Hope is not a faint, ephemeral belief in an uncertain outcome that may or may not occur. Hope is found in a person: the one through whom all that exists was created, the restorer and redeemer of all things, and the one in whom all things are held together. Embracing this hope entails placing your belief and conviction in the future, a solid foundation you can cling to no matter what life throws at you. This foundation is rooted in the person who brought everything into creation, who holds the atoms and molecules in your body together, keeping everything in motion and alive.
If you’re going to anchor your life on something or someone, that’s a little more reliable than your looks, your 401(k), or even the Aggies, don’t you think? This is truly “Blessed Assurance, Jesus is mine; Oh, what a foretaste of glory divine; Heir of salvation, purchase of God; Born of His Spirit, Washed in His Blood.” This is our story, and our song.
Advent is the season for telling our enemy, “No, not today.” It’s the season of waiting. This year, particularly, my heart longs for a new day, for the day of the resurrection, when my dad and I will walk together again. This year, why steamroll impatiently to Christmas Day, anxious to just get there, and miss the buildup—all the good stuff that comes with a heart that waits and longs and yearns for the things of Jesus—those things noble and holy and true?

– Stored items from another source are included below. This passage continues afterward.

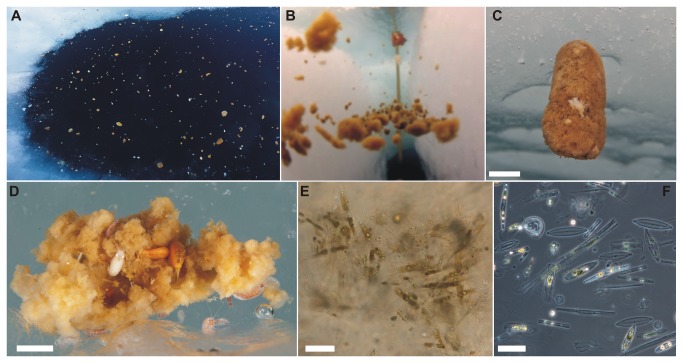
Distribution and composition of ice-algal aggregates.(A) Mass accumulation of aggregates in open melt pond. (B) Accumulation
of aggregates at the interface between melt and seawater layers in a
natural crack through the ice. (C) Composite aggregate floating beneath
sea ice. (D) Porous aggregate colonized by the ice amphipod species
Apherusa glacialis (white) and Onisimus
glacialis (yellow). (E) Light micrograph of pennate
diatoms, mainly Hantzschia weyprechtii, embedded in the
mucous matrix. (F) Light micrograph of mainly empty frustules of
different pennate diatom species. Scale bar = 0.5 m(A), 5 cm (C), 1 cm
(D) and 20 µm (E and F). In panel B the measuring bar (1 m) lowered into
the ice crack in the background serves as a scale for orientation.
Picture A © Jenny E. Ross, pictures C and D © Peter Leopold.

Can we say “no” this Advent? Can we just stay in tonight, tomorrow, or this weekend with the ones we love, recounting how God has blessed us this year in ways we hadn’t anticipated at the beginning, maybe in ways we wouldn’t ordinarily look upon as blessings? Could we consider getting up a bit earlier tomorrow morning, before the kids, to turn on the tree lights in the quiet of the morning and wait? Can we take a few moments, or even an hour, to feel the deep sense of longing that comes from basking in the reality that, although you live in the world, you are not a child of it, that you belong somewhere else, to Someone else, and let that bring you relief and comfort for the simple reason that the world you are not permanently fixed to no longer enslaves or controls you?
Maybe then, we can have that peace on earth we’ve heard so much about.